» **Data to examine**:

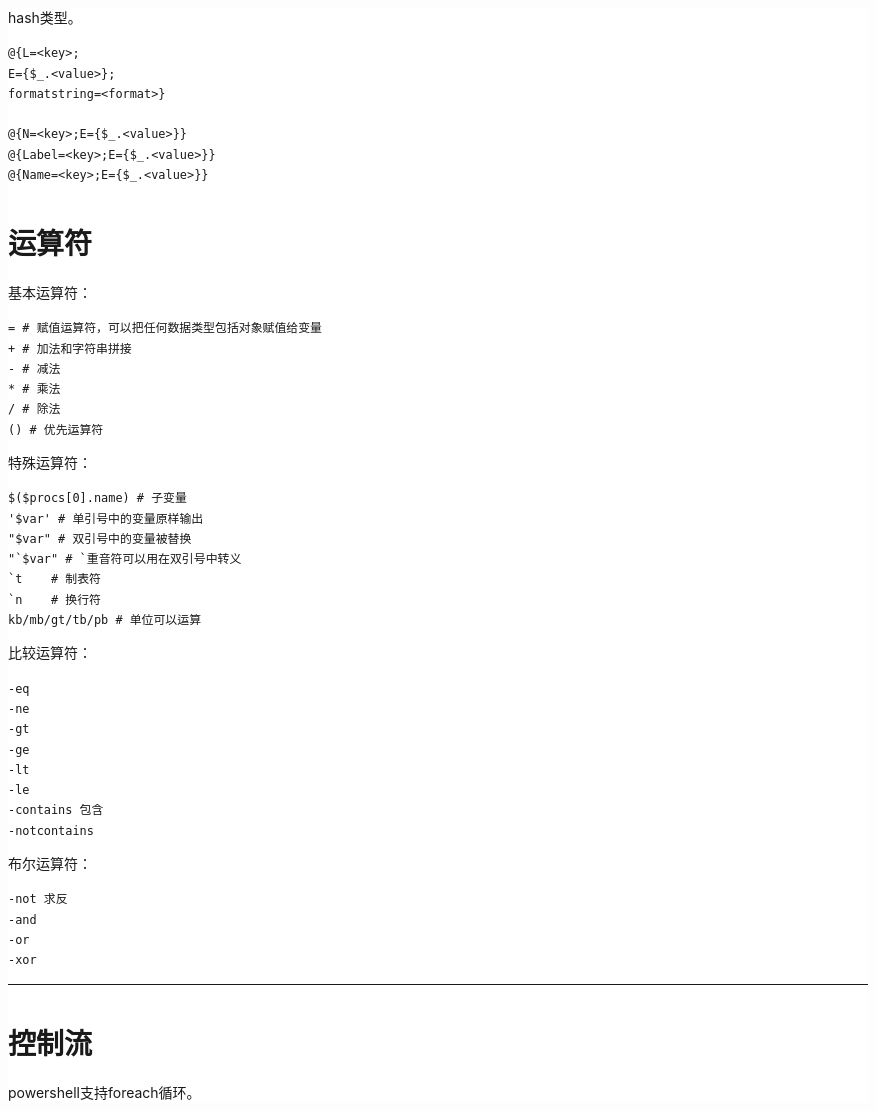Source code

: hash类型。

    @{L=<key>;
    E={$_.<value>};
    formatstring=<format>}

    @{N=<key>;E={$_.<value>}}
    @{Label=<key>;E={$_.<value>}}
    @{Name=<key>;E={$_.<value>}}

# 运算符

基本运算符：

    = # 赋值运算符，可以把任何数据类型包括对象赋值给变量
    + # 加法和字符串拼接
    - # 减法
    * # 乘法
    / # 除法
    () # 优先运算符

特殊运算符：

    $($procs[0].name) # 子变量
    '$var' # 单引号中的变量原样输出
    "$var" # 双引号中的变量被替换
    "`$var" # `重音符可以用在双引号中转义
    `t    # 制表符
    `n    # 换行符
    kb/mb/gt/tb/pb # 单位可以运算

比较运算符：

    -eq
    -ne
    -gt
    -ge
    -lt
    -le
    -contains 包含
    -notcontains

布尔运算符：

    -not 求反
    -and
    -or
    -xor

***

# 控制流

powershell支持foreach循环。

» **Task instructions**:
Pull out every line of the records above that contains the string "value", matching its letter case exactly.

» **Solution to this task**:
    E={$_.<value>};
    @{N=<key>;E={$_.<value>}}
    @{Label=<key>;E={$_.<value>}}
    @{Name=<key>;E={$_.<value>}}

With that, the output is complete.